= Elisabeth Larsson (mathematician) =

Swedish applied mathematician and numerical analyst

Elisabeth Larsson (born December 30, 1971) is a Swedish applied mathematician and numerical analyst. She is a professor in the Department of Information Technology of Uppsala University, and was the director of the Uppsala Multidisciplinary Centre for Advanced Computational Science 2016-2024.

==Research==
Larsson's research involves the applications of radial basis functions to scientific computing. It has included work on the propagation of sound waves through water, pricing of financial options, and simulation of the Earth's climate.

==Education and career==
Larsson was born on December 30, 1971 in Ljusdal, and went to high school in Ljusdal. She earned a master's degree in engineering physics at Uppsala University in 1994, and completed a Ph.D. in numerical analysis at Uppsala University in 2000. Her dissertation was Domain Decomposition and Preconditioned Iterative Methods for the Helmholtz Equation.
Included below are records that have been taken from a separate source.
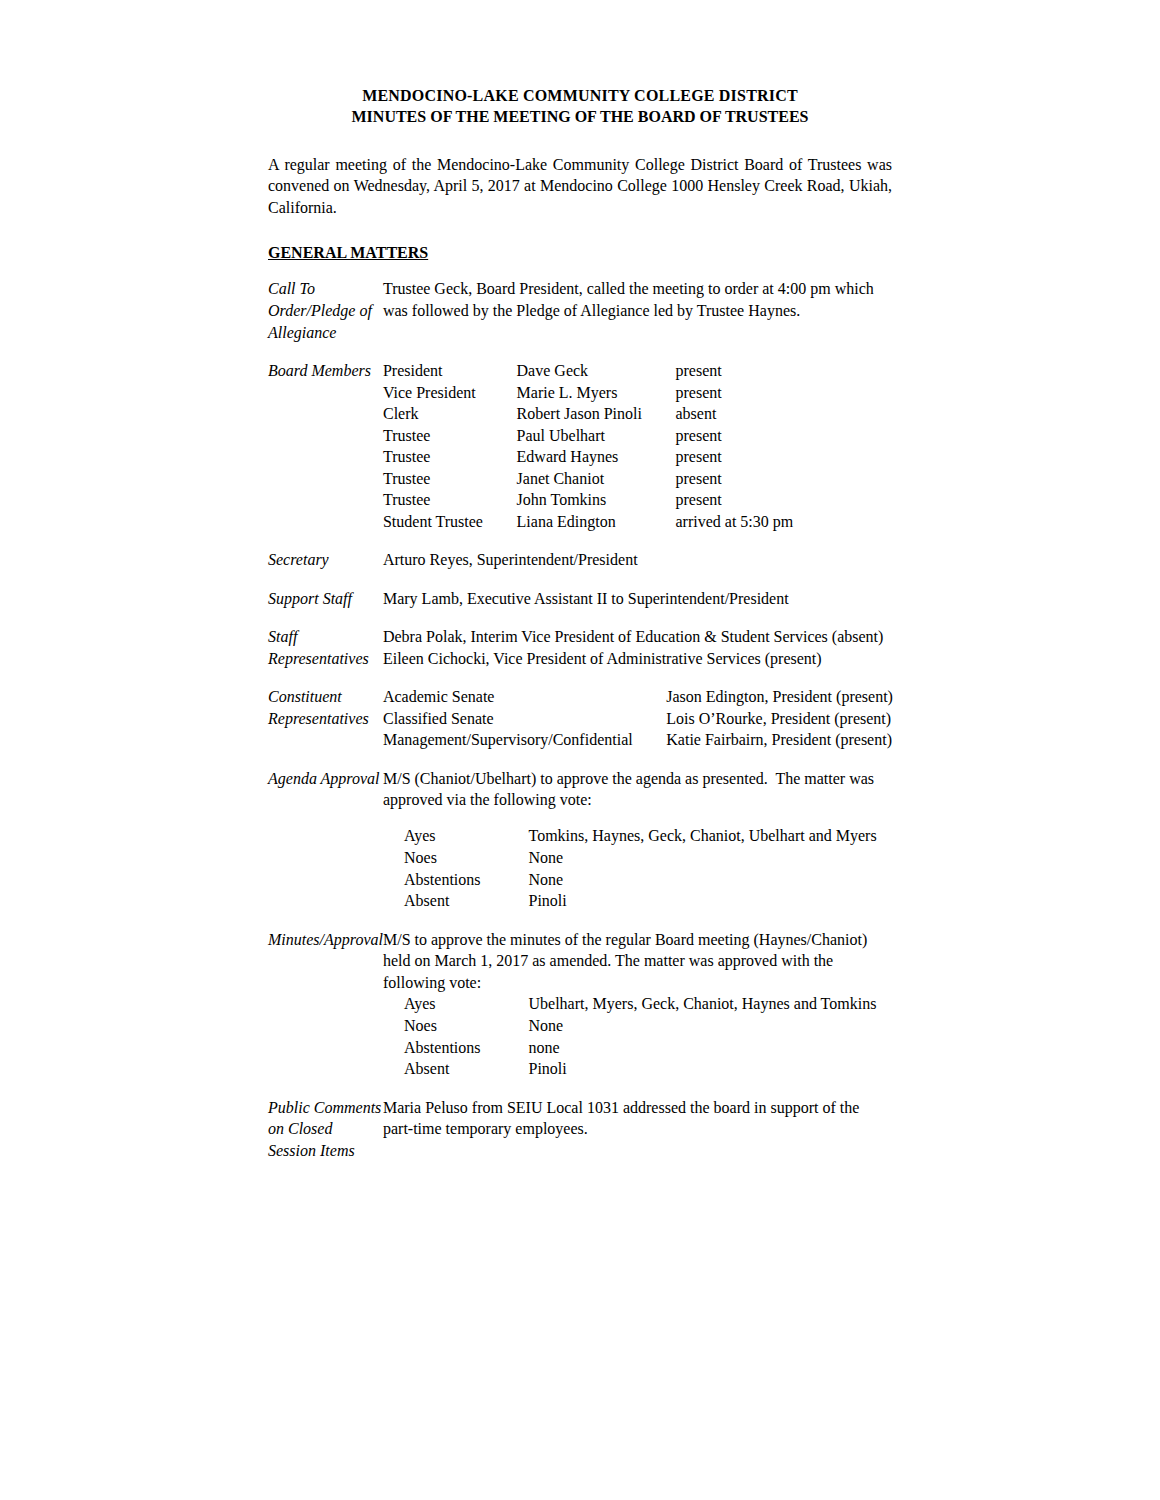MENDOCINO-LAKE COMMUNITY COLLEGE DISTRICT
MINUTES OF THE MEETING OF THE BOARD OF TRUSTEES
A regular meeting of the Mendocino-Lake Community College District Board of Trustees was convened on Wednesday, April 5, 2017 at Mendocino College 1000 Hensley Creek Road, Ukiah, California.
GENERAL MATTERS
| Call To Order/Pledge of Allegiance | Trustee Geck, Board President, called the meeting to order at 4:00 pm which was followed by the Pledge of Allegiance led by Trustee Haynes. |
| Board Members | / President / Dave Geck / present / / Vice President / Marie L. Myers / present / / Clerk / Robert Jason Pinoli / absent / / Trustee / Paul Ubelhart / present / / Trustee / Edward Haynes / present / / Trustee / Janet Chaniot / present / / Trustee / John Tomkins / present / / Student Trustee / Liana Edington / arrived at 5:30 pm / |
| Secretary | Arturo Reyes, Superintendent/President |
| Support Staff | Mary Lamb, Executive Assistant II to Superintendent/President |
| Staff Representatives | Debra Polak, Interim Vice President of Education & Student Services (absent) Eileen Cichocki, Vice President of Administrative Services (present) |
| Constituent Representatives | / Academic Senate / Jason Edington, President (present) / / Classified Senate / Lois O’Rourke, President (present) / / Management/Supervisory/Confidential / Katie Fairbairn, President (present) / |
| Agenda Approval | M/S (Chaniot/Ubelhart) to approve the agenda as presented. The matter was approved via the following vote: / Ayes / Tomkins, Haynes, Geck, Chaniot, Ubelhart and Myers / / Noes / None / / Abstentions / None / / Absent / Pinoli / |
| Minutes/Approval | M/S to approve the minutes of the regular Board meeting (Haynes/Chaniot) held on March 1, 2017 as amended. The matter was approved with the following vote: / Ayes / Ubelhart, Myers, Geck, Chaniot, Haynes and Tomkins / / Noes / None / / Abstentions / none / / Absent / Pinoli / |
| Public Comments on Closed Session Items | Maria Peluso from SEIU Local 1031 addressed the board in support of the part-time temporary employees. |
Her doctorate was supervised by Kurt Otto, with Bengt Fornberg as outside examiner.

She became a junior researcher in the Department of Information Technology at Uppsala University in 2001, and an assistant professor in 2007. She was promoted to senior lecturer (associate professor) in 2011 and professor in 2020.

==Recognition==
In 2007, Larsson was one of two winners of the Göran Gustafsson Award for outstanding young Swedish scientists.